**** SUPPLIED ENTRIES
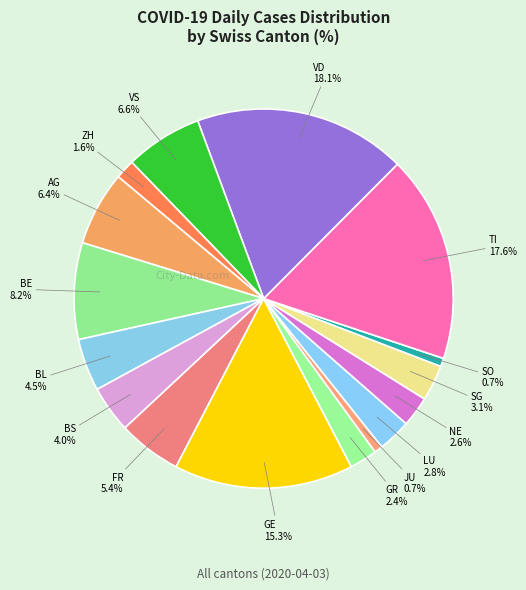

How many slices are in this pie chart?

16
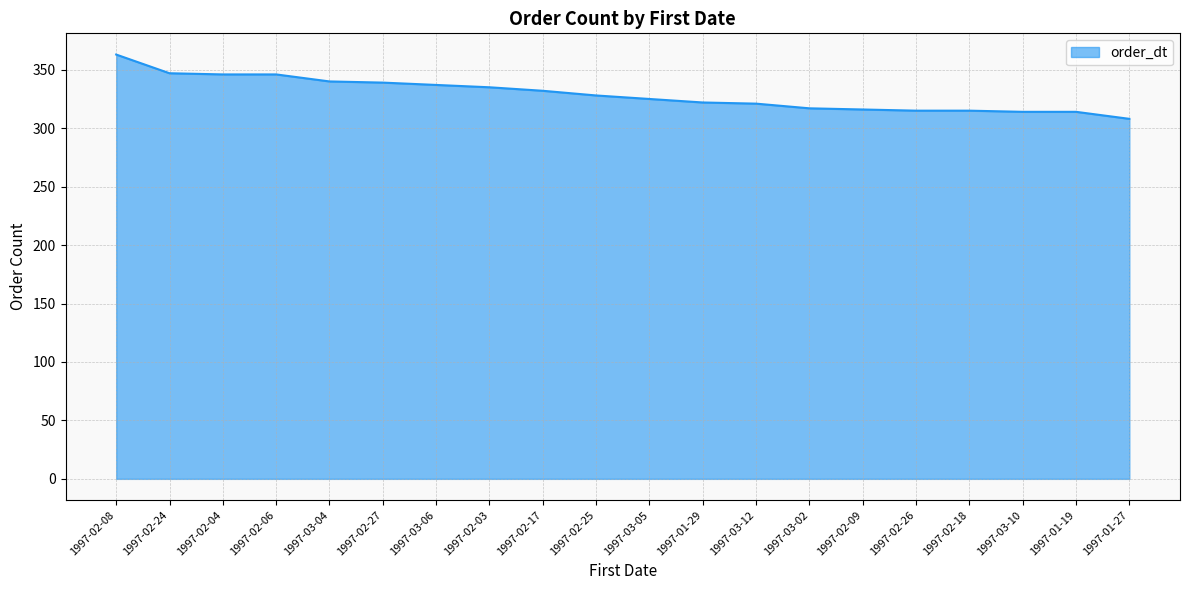

What is the difference between the maximum and minimum values?

55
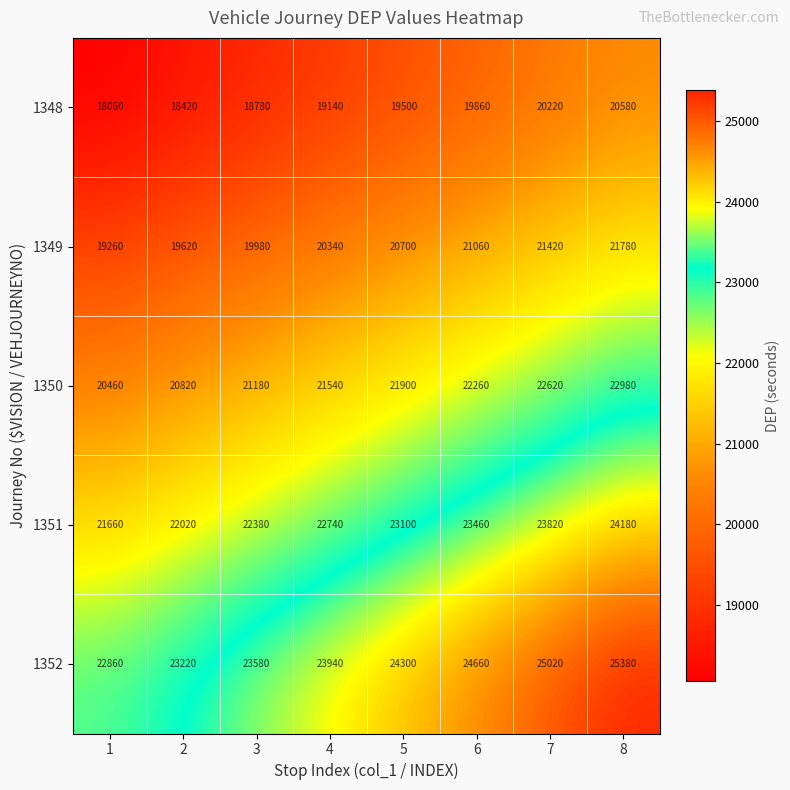

What is the total value across all series at 4?

107700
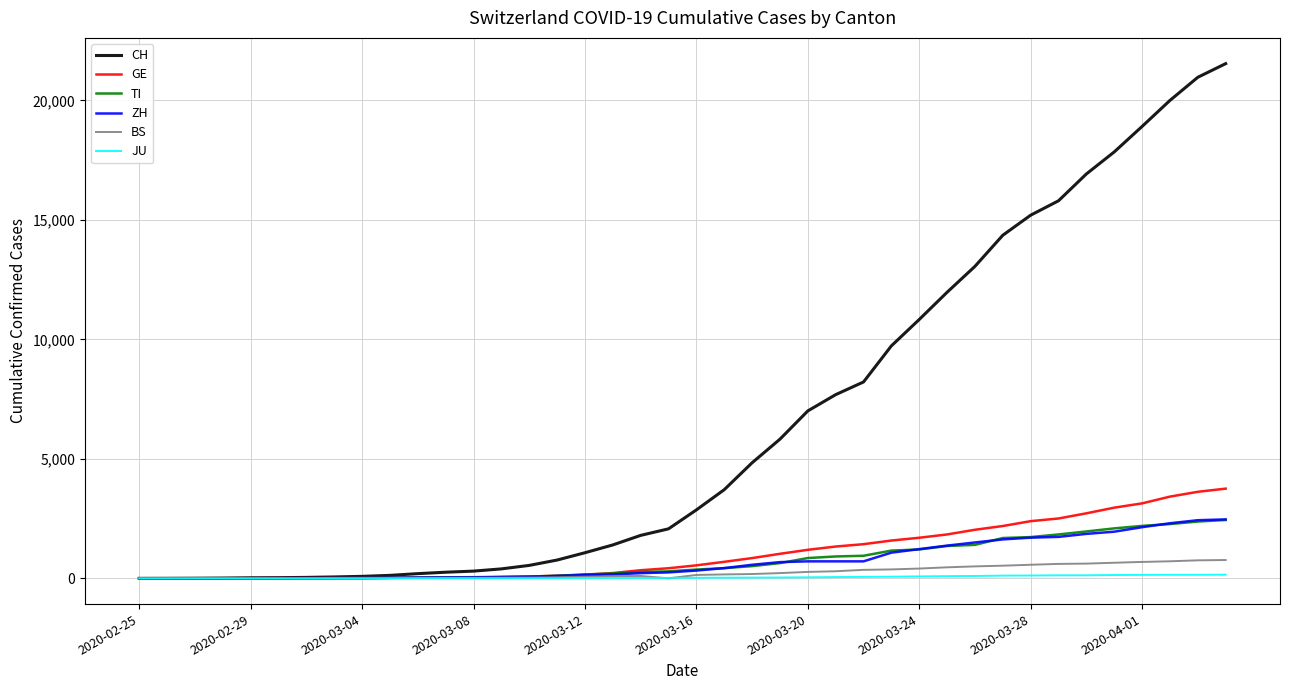

What is the highest value of the ZH series?

2466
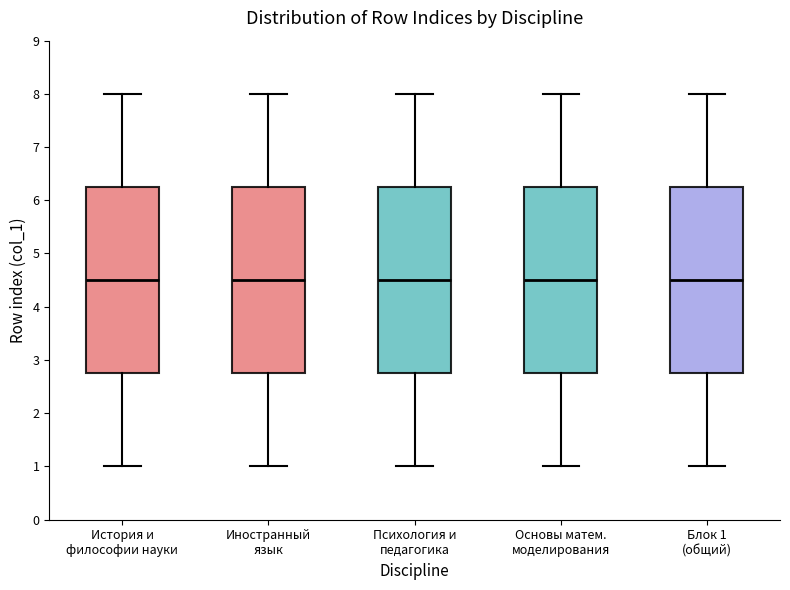

Where does the upper whisker of the box for Основы матем. моделирования end on the y-axis? The values are not printed on the chart, so give them approximately, as read against the axis.

8.0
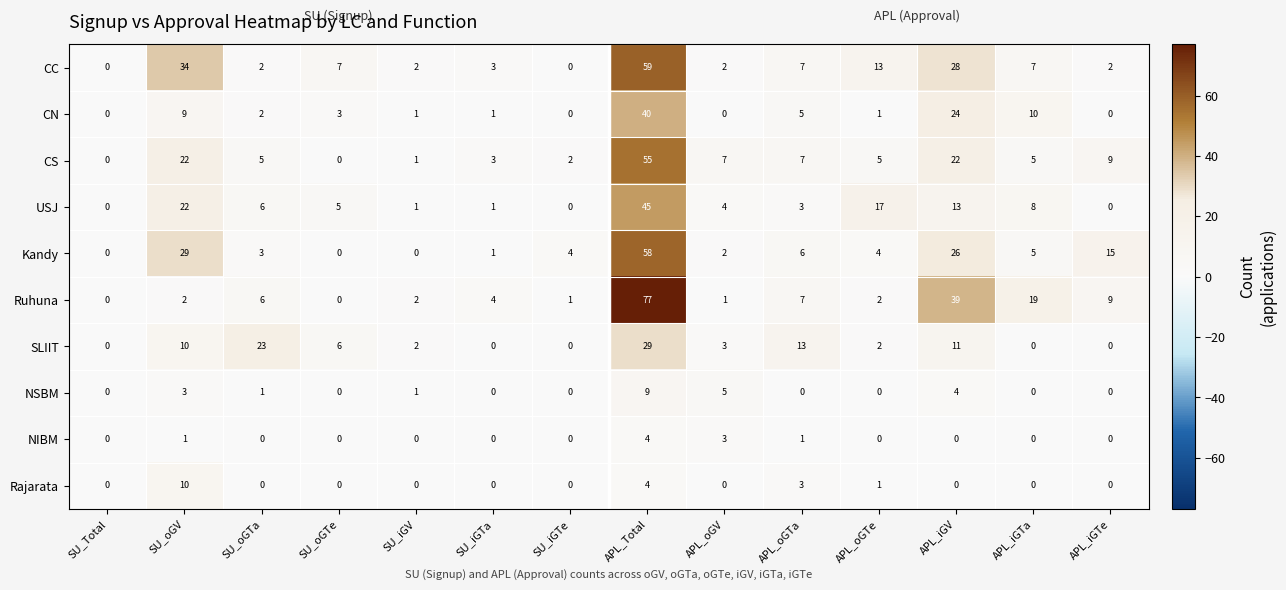

What is the highest value of the CN series?

40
********
» WHAT TO WORK ON
Please write out all the items again, replacing each "series" with "data set" and changing nothing else. Leave the pictures out.

» ANSWER FOR THIS EXERCISE
How many slices are in this pie chart?

16

What is the difference between the maximum and minimum values?

55

What is the total value across all data set at 4?

107700

What is the highest value of the ZH data set?

2466

Where does the upper whisker of the box for Основы матем. моделирования end on the y-axis? The values are not printed on the chart, so give them approximately, as read against the axis.

8.0

What is the highest value of the CN data set?

40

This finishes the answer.